3e chambre sociale, 27 mars 2025 — 20/00144

other Cour de cassation — 3e chambre sociale

Texte intégral

Grosse + copie

délivrée le

à

COUR D'APPEL DE MONTPELLIER

3e chambre sociale

ARRET DU 27 MARS 2025

Numéro d'inscription au répertoire général : N° RG 20/00144 - N° Portalis DBVK-V-B7D-OOWX

ARRET n°

Décision déférée à la Cour : Jugement du 16 DECEMBRE 2019

TRIBUNAL DE GRANDE INSTANCE DE MONTPELLIER POLE SOCIAL

N° RG18/00051

APPELANT :

Monsieur [I] [Z]

Domicilié [Adresse 4]

[Adresse 5]

[Localité 2]

Non comparant

INTIMEE :

CAF DE L'HERAULT

Domiciliée [Adresse 1]

[Localité 3]

Représentant : Me Camille CALAUDI de la SCP CALAUDI-BEAUREGARD-CALAUDI-BENE, avocat au barreau de MONTPELLIER, comparant

En application de l'article 937 du code de procédure civile, les parties ont été convoquées à l'audience.

COMPOSITION DE LA COUR :

En application des dispositions des articles 945-1 du code de procédure civile, l'affaire a été débattue le 30 JANVIER 2025,en audience publique, les parties ne s'y étant pas opposées, devant Madame Magali VENET, Conseillère, chargée du rapport.

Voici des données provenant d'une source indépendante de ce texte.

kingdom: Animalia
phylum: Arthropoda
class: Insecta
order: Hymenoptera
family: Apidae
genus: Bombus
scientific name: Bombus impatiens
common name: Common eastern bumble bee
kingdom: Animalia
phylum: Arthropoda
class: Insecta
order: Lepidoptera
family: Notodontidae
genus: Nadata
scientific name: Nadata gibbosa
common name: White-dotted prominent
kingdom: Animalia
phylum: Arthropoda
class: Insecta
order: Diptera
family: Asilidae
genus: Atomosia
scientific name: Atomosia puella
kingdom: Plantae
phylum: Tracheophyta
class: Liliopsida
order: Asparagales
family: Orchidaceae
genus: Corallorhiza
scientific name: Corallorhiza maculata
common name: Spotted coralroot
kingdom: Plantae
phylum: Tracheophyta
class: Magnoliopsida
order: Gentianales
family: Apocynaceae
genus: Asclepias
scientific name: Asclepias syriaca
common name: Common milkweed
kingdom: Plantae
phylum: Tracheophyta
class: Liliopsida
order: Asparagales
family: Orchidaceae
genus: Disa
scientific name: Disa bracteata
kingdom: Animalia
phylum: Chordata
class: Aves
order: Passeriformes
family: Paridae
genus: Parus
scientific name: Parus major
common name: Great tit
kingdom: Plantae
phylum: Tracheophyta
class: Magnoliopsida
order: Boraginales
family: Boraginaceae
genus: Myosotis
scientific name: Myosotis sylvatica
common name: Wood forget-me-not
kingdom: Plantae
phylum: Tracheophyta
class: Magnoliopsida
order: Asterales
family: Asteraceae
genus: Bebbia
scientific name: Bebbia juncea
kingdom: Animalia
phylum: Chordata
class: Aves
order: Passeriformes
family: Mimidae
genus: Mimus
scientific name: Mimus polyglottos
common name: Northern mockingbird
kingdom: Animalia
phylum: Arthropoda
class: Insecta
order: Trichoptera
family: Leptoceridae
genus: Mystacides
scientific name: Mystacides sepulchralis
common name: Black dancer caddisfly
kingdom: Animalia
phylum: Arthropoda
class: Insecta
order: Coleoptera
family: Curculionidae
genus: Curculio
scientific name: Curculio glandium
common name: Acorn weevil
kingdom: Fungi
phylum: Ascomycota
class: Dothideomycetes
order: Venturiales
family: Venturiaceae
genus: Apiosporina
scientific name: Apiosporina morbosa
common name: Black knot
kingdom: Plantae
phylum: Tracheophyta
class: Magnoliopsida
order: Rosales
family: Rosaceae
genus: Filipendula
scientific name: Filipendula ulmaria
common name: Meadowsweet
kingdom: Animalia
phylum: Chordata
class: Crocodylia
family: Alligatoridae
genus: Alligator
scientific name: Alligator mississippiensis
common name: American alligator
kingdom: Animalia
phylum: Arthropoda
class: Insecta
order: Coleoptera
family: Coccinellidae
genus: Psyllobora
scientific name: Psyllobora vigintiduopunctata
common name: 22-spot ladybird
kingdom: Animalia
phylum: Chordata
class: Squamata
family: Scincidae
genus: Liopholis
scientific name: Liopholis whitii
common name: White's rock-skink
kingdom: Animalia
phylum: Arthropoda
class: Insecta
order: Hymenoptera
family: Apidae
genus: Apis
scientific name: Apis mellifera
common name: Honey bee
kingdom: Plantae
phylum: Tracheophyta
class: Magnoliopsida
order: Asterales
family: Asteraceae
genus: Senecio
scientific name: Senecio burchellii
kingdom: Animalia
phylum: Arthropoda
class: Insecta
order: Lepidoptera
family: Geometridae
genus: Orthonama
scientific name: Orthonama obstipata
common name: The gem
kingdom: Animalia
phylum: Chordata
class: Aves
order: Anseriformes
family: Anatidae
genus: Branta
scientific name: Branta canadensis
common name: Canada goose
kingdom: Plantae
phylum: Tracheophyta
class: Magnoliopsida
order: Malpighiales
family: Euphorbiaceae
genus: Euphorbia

Ce magistrat a rendu compte des plaidoiries dans le délibéré de la Cour, composée de :

Madame Anne MONNINI-MICHEL, Conseillère, faisant fonction de présidente

Madame Magali VENET, Conseillère

Monsieur Patrick HIDALGO, Conseiller

Greffier, lors des débats : Madame Naïma DIGINI

ARRET :

- Rendue par défaut.

- prononcé par mise à disposition de l'arrêt au greffe de la Cour ;

- signé par Madame Anne MONNINI-MICHEL, Présidente, et par P.Cluzel, Greffier.

*

* *

EXPOSÉ DU LITIGE

Par courrier du 05 octobre 2017, la caisse d'allocations familiales de l'Hérault (la caisse) a prononcé à l'encontre de M. [I] [Z] un indu d'allocations familiales, d'allocation de rentrée scolaire, d'allocations adulte handicapé et d'aides au logement d'un montant total de 16 468,03 ' versées à tort sur la période d'octobre 2014 à juin 2017 résultant du défaut de déclaration de l'intégralité des ressources du foyer.

Le 06 mars 2018, le directeur de la CAF a prononcé une pénalité administrative d'un montant de 4 940 ' pour fausse déclaration.

Par décision du 27 juillet 2018, le directeur de la CAF, en suivant l'avis de la commission des pénalités, a augmenté la pénalité à 5 440 ' compte tenu de la gravité des faits commis par l'allocataire.

Le 28 septembre 2018, M. [Z] a saisi le tribunal des affaires de sécurité sociale de l'Hérault afin de contester les pénalités administratives.

Par jugement du 16 décembre 2019, le pôle social du tribunal de grande instance de Montpellier a débouté M. [Z] de l'ensemble de ses demandes.

Par déclaration réceptionnée le 30 septembre 2019, M. [Z] a relevé appel du jugement.

M. [Z], régulièrement cité par acte de commissaire de justice, n'a pas comparu à l'audience du 30 janvier 2025.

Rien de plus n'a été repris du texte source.